Now, let’s re-check the key predictors for this model.
## glmnet variable importance
##
## only 20 most important variables shown (out of 46)
##
## Overall
## ManufacturingProcess32 0.84511
## ManufacturingProcess09 0.37092
## ManufacturingProcess13 0.34844
## ManufacturingProcess06 0.19245
## ManufacturingProcess15 0.13481
## ManufacturingProcess07 0.12152
## ManufacturingProcess17 0.12095
## ManufacturingProcess39 0.10437
## ManufacturingProcess37 0.10047
## ManufacturingProcess04 0.08981
## ManufacturingProcess34 0.08618
## BiologicalMaterial03 0.08296
## ManufacturingProcess36 0.08243
## BiologicalMaterial05 0.07407
## ManufacturingProcess44 0.05441
## ManufacturingProcess28 0.01030
## ManufacturingProcess19 0.00000
## ManufacturingProcess23 0.00000
## ManufacturingProcess16 0.00000
## BiologicalMaterial10 0.00000
Comparing the top 10 predictors according to the best linear and non-linear models, we see that 5 of them are common across both lists. These are: ManufacturingProcess13, ManufacturingProcess32, ManufacturingProcess17,
ManufacturingProcess09 and ManufacturingProcess17. For the remaining 5, the SVM model selects other process variables, while the elastic net model selects 2 biological variables and 3 process variables.

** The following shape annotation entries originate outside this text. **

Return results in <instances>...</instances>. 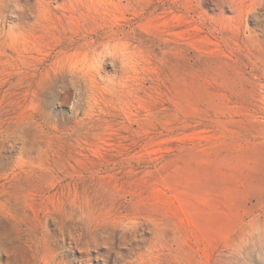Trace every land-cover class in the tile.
<instances>
[{"label":"rangeland","instance_id":"1","mask_svg":"<svg viewBox=\"0 0 264 264\" xmlns=\"http://www.w3.org/2000/svg\"><path fill=\"white\" fill-rule=\"evenodd\" d=\"M236 1L0 0V264H264V0Z\"/></svg>","mask_w":264,"mask_h":264},{"label":"bare ground","instance_id":"2","mask_svg":"<svg viewBox=\"0 0 264 264\" xmlns=\"http://www.w3.org/2000/svg\"><path fill=\"white\" fill-rule=\"evenodd\" d=\"M225 2H230V6H232V8H234L235 11H240V4L237 3L236 0H224ZM221 2V1H220ZM222 4V3H221ZM229 5V4H228ZM223 6V4H222ZM227 6V5H226ZM228 7V6H227ZM47 8V7H46ZM67 38V39H66ZM98 40L100 41V39L98 38ZM98 40L95 39V35L92 33H83L81 31H79L78 33H75L69 37L65 36L63 37L59 43L56 46V51L59 50L56 53L57 55H62V57L64 59H66L67 61H69L72 65V77L74 78L75 81L82 83V77H79L80 75L82 76H86L84 73H81L82 71H84L85 66L92 61L93 63L96 60L97 56H100L98 54V48L93 49L94 46L97 45ZM82 50L84 51V55L81 57V62L82 64L79 63V61L74 62L73 59L74 57H77L75 55V52L77 50ZM72 52V53H71ZM90 79H92L91 77H89ZM81 91V90H80ZM12 146V145H11ZM3 148V147H2ZM4 150V149H3ZM22 159H19L16 161L14 167L16 170L20 169V163H21ZM15 169L13 170L15 172ZM12 171V172H13ZM25 173V172H24ZM17 177V175H15ZM14 176V177H15ZM4 207V206H3ZM20 222V221H19ZM66 226V225H65ZM39 228V227H38ZM62 228V226H61ZM63 232V231H62ZM64 234V233H63ZM48 244V243H47ZM56 256V255H55ZM46 263V262H45ZM55 264V263H54Z\"/></svg>","mask_w":264,"mask_h":264}]
</instances>
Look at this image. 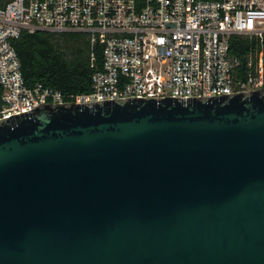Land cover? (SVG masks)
Segmentation results:
<instances>
[{
    "label": "water",
    "instance_id": "obj_1",
    "mask_svg": "<svg viewBox=\"0 0 264 264\" xmlns=\"http://www.w3.org/2000/svg\"><path fill=\"white\" fill-rule=\"evenodd\" d=\"M0 264H264V88L0 117Z\"/></svg>",
    "mask_w": 264,
    "mask_h": 264
},
{
    "label": "built area",
    "instance_id": "obj_2",
    "mask_svg": "<svg viewBox=\"0 0 264 264\" xmlns=\"http://www.w3.org/2000/svg\"><path fill=\"white\" fill-rule=\"evenodd\" d=\"M37 30L82 34L93 68L88 90L24 83L11 40ZM232 36L247 40L242 76ZM257 87L264 88V0H0V117L40 101Z\"/></svg>",
    "mask_w": 264,
    "mask_h": 264
},
{
    "label": "trees",
    "instance_id": "obj_3",
    "mask_svg": "<svg viewBox=\"0 0 264 264\" xmlns=\"http://www.w3.org/2000/svg\"><path fill=\"white\" fill-rule=\"evenodd\" d=\"M19 59L23 81L27 85L40 82L61 91L80 92L90 87L87 44L82 34L71 32L52 34L45 31H22L11 40ZM247 40L232 36L229 50L238 58L236 76L244 74V53ZM96 64L100 54L96 53Z\"/></svg>",
    "mask_w": 264,
    "mask_h": 264
}]
</instances>
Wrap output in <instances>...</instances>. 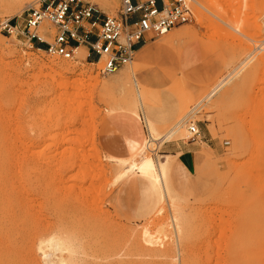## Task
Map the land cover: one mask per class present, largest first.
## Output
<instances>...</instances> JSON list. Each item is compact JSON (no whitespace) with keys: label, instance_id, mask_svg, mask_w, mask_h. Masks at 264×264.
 <instances>
[{"label":"rangeland","instance_id":"rangeland-1","mask_svg":"<svg viewBox=\"0 0 264 264\" xmlns=\"http://www.w3.org/2000/svg\"><path fill=\"white\" fill-rule=\"evenodd\" d=\"M82 1L102 17L121 8V0ZM187 2L194 21L172 46L192 43L198 60L166 68L181 112L167 126L155 123L151 151L159 164L168 160L172 206L147 176L117 183L122 168L109 159L133 153L114 119L139 120V97L149 112L154 90L137 76L151 63L136 57L103 75L77 53L51 55L2 29L21 26L38 0H0V264H72L45 243L42 255L51 236L77 242L74 264H264V0ZM62 64L74 68L63 75L66 87L54 71ZM191 123L201 136L191 138ZM178 141L196 142L189 166L164 155ZM144 227L158 244L144 243Z\"/></svg>","mask_w":264,"mask_h":264},{"label":"built area","instance_id":"built-area-1","mask_svg":"<svg viewBox=\"0 0 264 264\" xmlns=\"http://www.w3.org/2000/svg\"><path fill=\"white\" fill-rule=\"evenodd\" d=\"M194 18L187 0H121L117 15L103 17L82 0H38V6L26 9L21 26L7 21L2 29L67 60L86 46L97 57L91 63L98 65L101 74L109 75L133 62L140 41L165 35ZM188 129L191 138L200 136L196 123Z\"/></svg>","mask_w":264,"mask_h":264},{"label":"crops","instance_id":"crops-1","mask_svg":"<svg viewBox=\"0 0 264 264\" xmlns=\"http://www.w3.org/2000/svg\"><path fill=\"white\" fill-rule=\"evenodd\" d=\"M158 1L161 3V0ZM183 25L175 27L176 30L173 31V33L170 34L166 40L148 36L145 40L140 41L136 45L137 55H135V58L137 57V60L139 61L151 63L148 66H144L139 71L137 77L147 87L154 90L152 93L154 95L152 96V105L149 107V115L159 127H164L173 123L181 112V102L177 95L169 88L172 81L171 76L168 72H166V68L169 70L174 69L176 71H182L188 69L198 60L197 53L193 48L192 43L188 44L183 41L184 43L178 44L182 48L174 49L173 47L175 43L182 42V39L178 38L176 33L182 32L183 29L181 28ZM188 46L191 49H187ZM84 47L87 50V54L90 56L88 60L90 62L96 61V55L90 53L86 46ZM140 116L141 118L139 117V120L134 116L119 117L114 119L116 122L115 125L119 128L120 134H122L124 138L128 139L130 148L133 142L132 137L135 134L136 129L142 130L143 137L145 135V131L141 123H143V126L146 130H148L143 111L140 112ZM200 130L201 129L199 128L201 136L202 130ZM145 137L147 138L148 134ZM197 151L198 148L196 147V142L190 141H178L173 144L166 145L163 149V152L165 153L164 155L173 157L178 156V159L184 165L187 164L188 166L195 160Z\"/></svg>","mask_w":264,"mask_h":264},{"label":"bare ground","instance_id":"bare-ground-1","mask_svg":"<svg viewBox=\"0 0 264 264\" xmlns=\"http://www.w3.org/2000/svg\"><path fill=\"white\" fill-rule=\"evenodd\" d=\"M257 48H259V46ZM76 53L78 54V57H79V55L82 58H86L85 55L87 56V50L83 46L79 47L76 50ZM72 67H73V65H72ZM73 69L69 65L62 64V65H59L57 67V69L54 70L55 73H56V75H60L61 76L60 83H59L60 85H62L63 87H66L67 84H70L68 82V79H66L65 77H63V75L65 73H71V72H73L74 71ZM81 72H79V73H81ZM83 73H85V72H83ZM83 73H81L80 75H84ZM228 77L229 76L227 75L216 86V88H214L207 95V97H211L213 95V93L216 91V89H219L220 86L226 81V79ZM89 85H91V84H89ZM80 91H81V89H80ZM138 99H139L138 100V103L141 106L142 111L145 114L144 117H145V120L146 121L145 120L144 121L146 122V124L148 126L147 129H148L149 138L143 137L142 130L136 129L135 130V134L132 137L133 138V142H132L131 150L133 151V153L130 156H128V157H121V158L120 157L113 156V155H110L109 156L110 161H116V162H118L121 165V168H122L121 171L115 176V181L117 183H119L125 177H127V176H129L131 174H136V175L139 174V175L147 176L148 178H150V180L153 183V185L155 186V188L158 189V192H159V195H160V198H161L160 199L161 203H162V201L164 199H166L165 201H170L171 202V205L174 206L175 200H174V198L172 196V192L170 190L169 182H168V163H167L168 160L164 159L162 161V165H161V163L159 164L158 156L156 154L154 155L153 153H151V151L154 152V149L152 147L154 146V144L160 138L159 137L160 135L158 136V134H159L158 133V129H157L158 127H157V125H155V122L151 119V117L149 115V112L147 111L148 106H147L146 101L142 97H139ZM135 114L137 115V112H135ZM187 132L188 133L190 132L189 129L187 130ZM162 211H163V206H160L157 209L156 213L157 212L160 213ZM171 220H172L173 226L177 230L178 227H179V222H178L177 216L176 215H173L172 218H171ZM150 229L148 227H144L143 228L142 234H141L142 235L141 236L142 237V240H144V243H146L148 245H156V244H158V242L160 240L159 239V236L155 235V233L153 234L150 231ZM44 243L47 244V246L50 247L51 249H53L54 251L57 250V251H60L61 252V258L60 259H61V262L62 263H64L65 261L67 262V260H68L69 262H71L72 264H74L75 261H77L76 259H77V255L79 253V248H78V245H77V242L76 241H73L71 239H63L61 237H55V236L52 237L51 236V238H49L48 240L43 241V243H42V245L40 247V249L42 251V255L44 257H47L49 255H48V253H47V251L45 249V246L43 245ZM65 253H66V255H64Z\"/></svg>","mask_w":264,"mask_h":264}]
</instances>
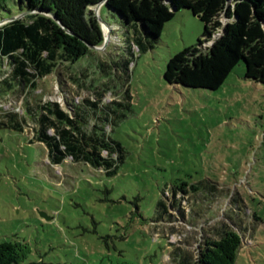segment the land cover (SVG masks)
Segmentation results:
<instances>
[{"label":"rangeland","instance_id":"1","mask_svg":"<svg viewBox=\"0 0 264 264\" xmlns=\"http://www.w3.org/2000/svg\"><path fill=\"white\" fill-rule=\"evenodd\" d=\"M99 13L108 25L121 22L106 6ZM203 32L204 23L182 10L159 40L142 31L133 57L123 30L114 28L105 49L91 51L70 70L59 67L37 91L0 97L2 120L5 113L26 115L28 105L50 102L73 114V104L109 91L96 110L109 121L98 122L126 153L118 175L108 177L71 159L53 166L47 148L30 143L32 121L25 133L0 128V244H28L22 264H170V245L190 240L197 250L202 227L183 222L154 232L158 203L167 188L204 182L246 202L244 225L252 229L237 264H264V85L246 78L244 62L216 91L165 80L168 61L196 46ZM6 76L0 71V81ZM213 210L210 225L235 217L227 196Z\"/></svg>","mask_w":264,"mask_h":264},{"label":"trees","instance_id":"2","mask_svg":"<svg viewBox=\"0 0 264 264\" xmlns=\"http://www.w3.org/2000/svg\"><path fill=\"white\" fill-rule=\"evenodd\" d=\"M105 1L0 0V22L24 15L0 26V71L7 75L0 81V97L17 90L35 92L39 82L59 67L70 70L93 51L89 45L103 46L104 32L95 8ZM105 6L120 15L121 22L110 26L112 31L123 30L125 51L133 57L137 43L142 45V31L159 40L167 23L182 10H190L204 23L198 44L168 61L165 80L170 85L216 91L242 62L246 78L264 85V0H107ZM131 63L130 59L123 61L124 68L128 70ZM5 66L8 72L3 71ZM108 92H95L97 99L86 100L83 106L73 104V114L57 102L35 108L28 105L26 115L5 113L0 128L25 133L32 121L30 143L44 145L53 166L71 159L115 177L126 153L99 125L98 121L108 122V117H99L96 111ZM230 194L212 182L183 183L164 191L158 203L160 212L153 220L154 232L161 225L176 227L183 222L202 227L197 250L192 249L190 240L170 245V264H237L244 237L252 227L244 225L246 202ZM226 196L235 217L225 215L226 221L210 225L207 220L214 214L213 206ZM172 231L178 232L177 228ZM164 239L168 243L169 239ZM30 253L25 242L4 241L0 264H22Z\"/></svg>","mask_w":264,"mask_h":264},{"label":"water","instance_id":"3","mask_svg":"<svg viewBox=\"0 0 264 264\" xmlns=\"http://www.w3.org/2000/svg\"><path fill=\"white\" fill-rule=\"evenodd\" d=\"M106 2H107V0H106L105 2L99 4V5L95 8L96 16H97L99 22L102 23V29H103L104 37H105V43H104L103 46H100V47L89 45V47H90L92 50L100 51V50L105 49L106 46L109 44V41H110V39H111L112 28H111L108 24H106L105 22H103V20L101 19L100 15H99V14H100V13H99L100 9H101L103 6H105ZM22 16H24V15H21V16H18V17H13V18H10V19H5L4 21H1V22H0V26L3 25V24H5V23H7V22H10V21H13V20L19 19V18H21ZM104 27H108V28H109L110 32H109L108 34L106 33Z\"/></svg>","mask_w":264,"mask_h":264},{"label":"bare ground","instance_id":"4","mask_svg":"<svg viewBox=\"0 0 264 264\" xmlns=\"http://www.w3.org/2000/svg\"><path fill=\"white\" fill-rule=\"evenodd\" d=\"M107 32H108V33L110 32L109 28H107Z\"/></svg>","mask_w":264,"mask_h":264},{"label":"crops","instance_id":"5","mask_svg":"<svg viewBox=\"0 0 264 264\" xmlns=\"http://www.w3.org/2000/svg\"><path fill=\"white\" fill-rule=\"evenodd\" d=\"M110 26V25H109ZM111 27V26H110Z\"/></svg>","mask_w":264,"mask_h":264}]
</instances>
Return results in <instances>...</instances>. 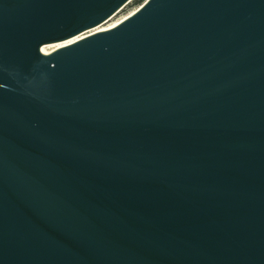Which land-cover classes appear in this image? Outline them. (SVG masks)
<instances>
[{
	"label": "water",
	"instance_id": "water-1",
	"mask_svg": "<svg viewBox=\"0 0 264 264\" xmlns=\"http://www.w3.org/2000/svg\"><path fill=\"white\" fill-rule=\"evenodd\" d=\"M130 1L0 0V264H264V0Z\"/></svg>",
	"mask_w": 264,
	"mask_h": 264
},
{
	"label": "rangeland",
	"instance_id": "rangeland-1",
	"mask_svg": "<svg viewBox=\"0 0 264 264\" xmlns=\"http://www.w3.org/2000/svg\"><path fill=\"white\" fill-rule=\"evenodd\" d=\"M144 1L146 0H131L128 4L124 5L120 9L117 10V12L109 17L108 19L104 20L102 24H99L94 29H90L88 32L82 35L86 36L89 35V33L95 32V31H103V29L108 28L110 26H113L117 24L118 22L122 21L123 19L127 18L132 14V12L137 9Z\"/></svg>",
	"mask_w": 264,
	"mask_h": 264
},
{
	"label": "bare ground",
	"instance_id": "bare-ground-1",
	"mask_svg": "<svg viewBox=\"0 0 264 264\" xmlns=\"http://www.w3.org/2000/svg\"><path fill=\"white\" fill-rule=\"evenodd\" d=\"M119 23V22H118ZM117 24L113 25V26H110L108 28H105V29H110L114 26H116ZM92 30V29H91ZM98 31V30H97ZM101 31V30H100ZM82 34H76L74 35L73 37H70L68 39H64V40H60L59 42H53V43H47L45 44L44 46L41 47V51L43 53H49V52H52L58 48H60L61 46H65V45H69V44H72L74 43V41L80 39L82 37Z\"/></svg>",
	"mask_w": 264,
	"mask_h": 264
}]
</instances>
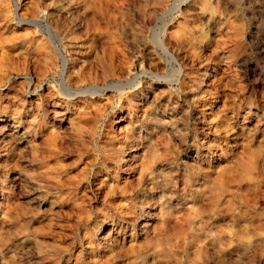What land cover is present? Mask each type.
Listing matches in <instances>:
<instances>
[{
	"label": "rangeland",
	"instance_id": "obj_1",
	"mask_svg": "<svg viewBox=\"0 0 264 264\" xmlns=\"http://www.w3.org/2000/svg\"><path fill=\"white\" fill-rule=\"evenodd\" d=\"M174 1L0 0V264H264V0Z\"/></svg>",
	"mask_w": 264,
	"mask_h": 264
},
{
	"label": "bare ground",
	"instance_id": "obj_2",
	"mask_svg": "<svg viewBox=\"0 0 264 264\" xmlns=\"http://www.w3.org/2000/svg\"><path fill=\"white\" fill-rule=\"evenodd\" d=\"M187 1L188 0H175L174 3L172 4V6L165 12V14H164L163 17L165 18V17H167L169 15V13H172L174 11H177V10L181 9L182 5H184L185 2H187ZM157 37L158 38H156V42L158 43V45L160 46V48H162V50L164 51V53L169 56L170 61H173L174 62L175 57L170 53L168 47L165 45V43L163 41V38L160 37L158 34H157ZM60 54H62V53H60ZM62 58H63V60L65 62L66 61V58L65 57H62ZM131 84H132V82H130L128 84H125V83H121L120 82L119 84L114 85L112 87L124 89V88H127V87H131ZM63 88L64 89H72L70 87H67L66 85H63ZM80 93H86V92L85 91L84 92L80 91Z\"/></svg>",
	"mask_w": 264,
	"mask_h": 264
}]
</instances>
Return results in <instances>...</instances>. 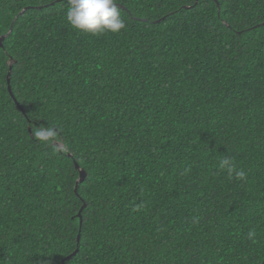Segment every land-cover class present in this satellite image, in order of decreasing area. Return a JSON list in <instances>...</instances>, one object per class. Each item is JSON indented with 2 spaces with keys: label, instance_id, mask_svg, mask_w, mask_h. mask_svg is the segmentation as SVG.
I'll use <instances>...</instances> for the list:
<instances>
[{
  "label": "trees",
  "instance_id": "trees-1",
  "mask_svg": "<svg viewBox=\"0 0 264 264\" xmlns=\"http://www.w3.org/2000/svg\"><path fill=\"white\" fill-rule=\"evenodd\" d=\"M116 2L0 0V264H264V0Z\"/></svg>",
  "mask_w": 264,
  "mask_h": 264
},
{
  "label": "clouds",
  "instance_id": "clouds-1",
  "mask_svg": "<svg viewBox=\"0 0 264 264\" xmlns=\"http://www.w3.org/2000/svg\"><path fill=\"white\" fill-rule=\"evenodd\" d=\"M68 5L65 13L67 22L79 32L96 35L103 32L119 33L126 27L121 17L116 0H66ZM33 142L45 146L54 145L60 135L56 125L36 123L31 126L29 133ZM219 168L226 170L229 177L244 181L247 174L242 169H237L233 159L224 155L219 160ZM255 231L250 230L248 238L255 237Z\"/></svg>",
  "mask_w": 264,
  "mask_h": 264
},
{
  "label": "water",
  "instance_id": "water-1",
  "mask_svg": "<svg viewBox=\"0 0 264 264\" xmlns=\"http://www.w3.org/2000/svg\"><path fill=\"white\" fill-rule=\"evenodd\" d=\"M59 1H62V0H59ZM5 38H6L5 35L0 37V46H3V42H4ZM12 67L13 66L11 65V71H10V73L8 75L9 91H10L11 95L13 96V98L15 99V101L19 104V102L17 101V99H16V97L14 95V92H13V89H12V85H11ZM76 168L80 171V178H79V180L77 182V185H76V191H78V187H79L80 183H82L87 177V172L84 169H82L78 163H76ZM85 206H86V204L84 205V207ZM82 210L83 209H81V211L78 214V216L80 218L82 217ZM81 224H82V219H81ZM80 240H81V234H79L78 243L80 242ZM78 251H79V249H77L69 258H71L72 256L76 255L78 253Z\"/></svg>",
  "mask_w": 264,
  "mask_h": 264
}]
</instances>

Let’s look at the correlations between the top predictors and the response variable i.e. yield for the data.
## [,1]
## ManufacturingProcess13 -0.5264633
## ManufacturingProcess32 0.6180817
## BiologicalMaterial06 0.5030526
## ManufacturingProcess17 -0.4550352
## BiologicalMaterial03 0.4755898
## ManufacturingProcess36 -0.5339554
## ManufacturingProcess09 0.5020150
## ManufacturingProcess06 0.4467170
## ManufacturingProcess33 0.4456051
## ManufacturingProcess11 0.3520161
From the above we can see that 7 of the top 10 predictors (for example: ManufacturingProcess32) are positively correlated with yield while 3 of the top 10 predictors (for example: ManufacturingProcess13 are negatively correlated with yield. For the positive coefficients, ManufacturingProcess32 improves the yield significantly,with a correlation coefficient of 61%, indicating the mean increase of the yield for every additional unit of ManufacturingProcess32. For the negative coefficients, ManufacturingProcess13 improves the yield the most with a correlation coefficient of -52%, indicating the mean decrease in the yield for every additional unit of ManufacturingProcess13.